- _Work order_: Pull from the data below each line where the word "Columbus" occurs, and copy it.

- _Available records_:
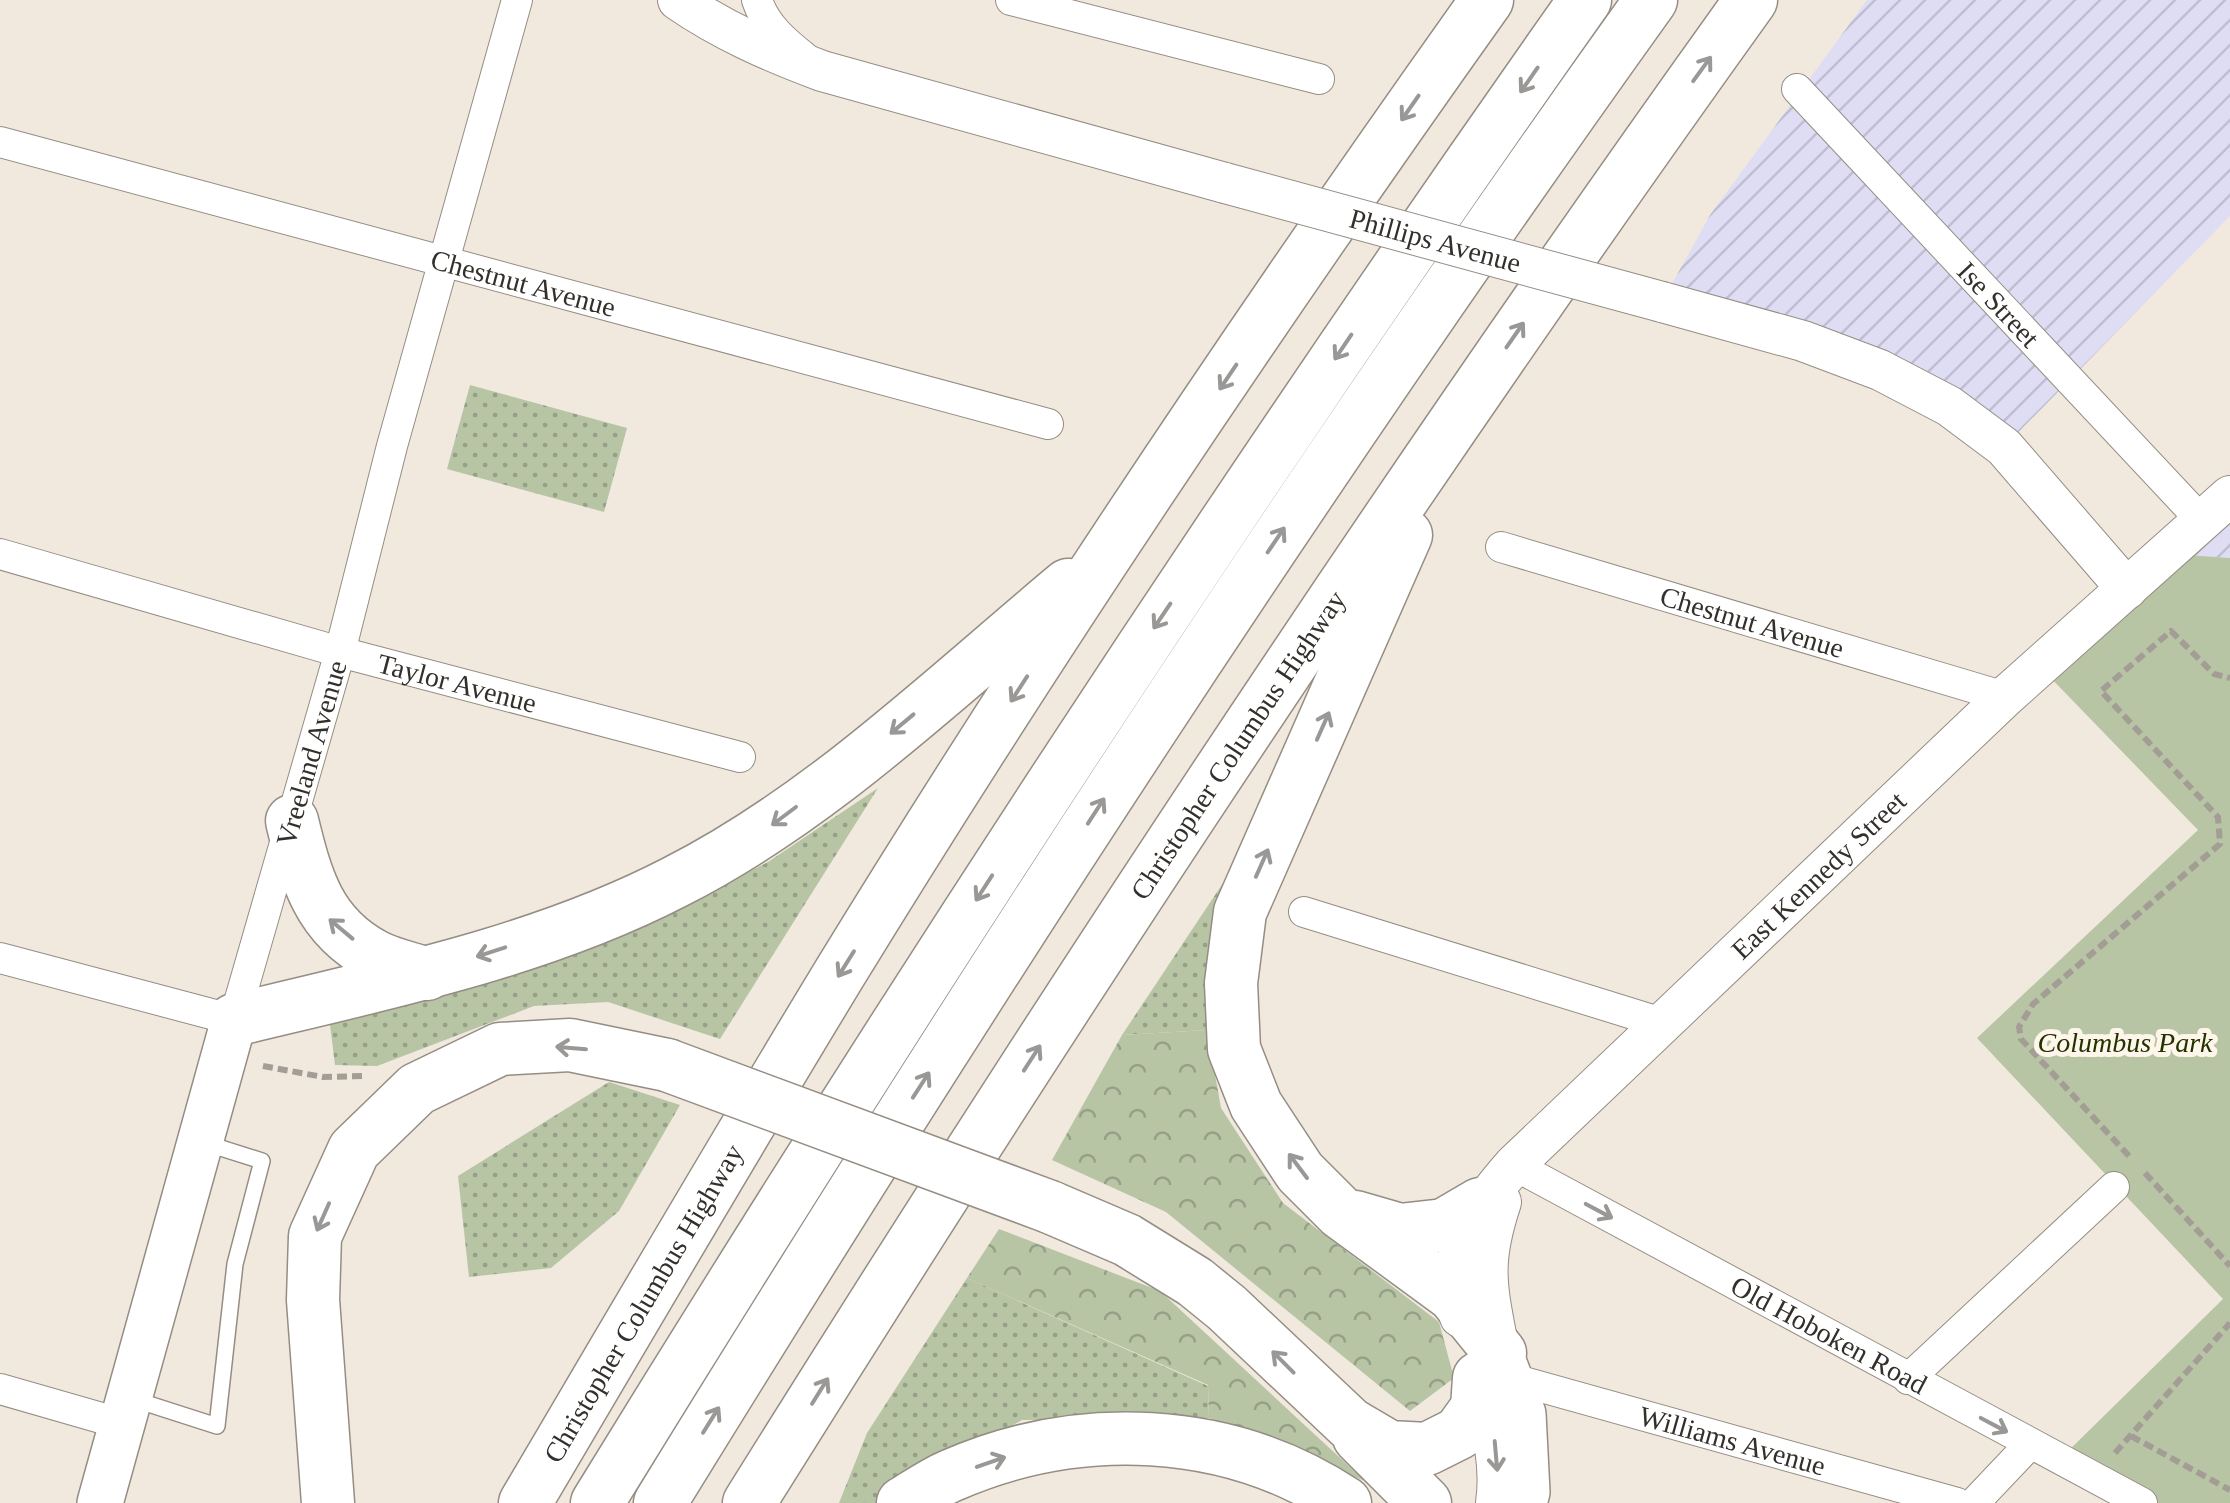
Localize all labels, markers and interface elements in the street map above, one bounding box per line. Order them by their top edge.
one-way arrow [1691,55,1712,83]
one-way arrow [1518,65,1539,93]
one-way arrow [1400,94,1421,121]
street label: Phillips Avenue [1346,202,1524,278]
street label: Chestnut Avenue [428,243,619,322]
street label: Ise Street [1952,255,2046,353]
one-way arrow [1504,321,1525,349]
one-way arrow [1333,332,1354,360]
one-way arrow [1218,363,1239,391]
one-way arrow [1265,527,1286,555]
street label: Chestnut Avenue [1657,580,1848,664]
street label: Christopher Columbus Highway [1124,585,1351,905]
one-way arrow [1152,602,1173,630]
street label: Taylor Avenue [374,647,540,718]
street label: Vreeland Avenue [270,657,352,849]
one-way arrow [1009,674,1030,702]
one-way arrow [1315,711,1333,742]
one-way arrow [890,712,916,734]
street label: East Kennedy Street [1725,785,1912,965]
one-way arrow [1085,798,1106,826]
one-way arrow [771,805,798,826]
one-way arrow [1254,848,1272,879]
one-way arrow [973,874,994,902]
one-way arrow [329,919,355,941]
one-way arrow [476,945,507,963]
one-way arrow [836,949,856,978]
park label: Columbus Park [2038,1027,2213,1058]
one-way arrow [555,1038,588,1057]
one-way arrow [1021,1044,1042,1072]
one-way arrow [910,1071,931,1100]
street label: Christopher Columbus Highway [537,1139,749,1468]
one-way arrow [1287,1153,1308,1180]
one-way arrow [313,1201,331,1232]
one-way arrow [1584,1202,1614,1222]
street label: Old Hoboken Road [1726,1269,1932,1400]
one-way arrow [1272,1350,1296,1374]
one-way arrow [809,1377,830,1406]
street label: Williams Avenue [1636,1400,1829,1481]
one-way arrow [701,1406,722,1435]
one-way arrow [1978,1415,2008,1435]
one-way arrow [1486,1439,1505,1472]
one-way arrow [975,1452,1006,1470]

- _Answer section_:
street label: Christopher Columbus Highway [1124,585,1351,905]
park label: Columbus Park [2038,1027,2213,1058]
street label: Christopher Columbus Highway [537,1139,749,1468]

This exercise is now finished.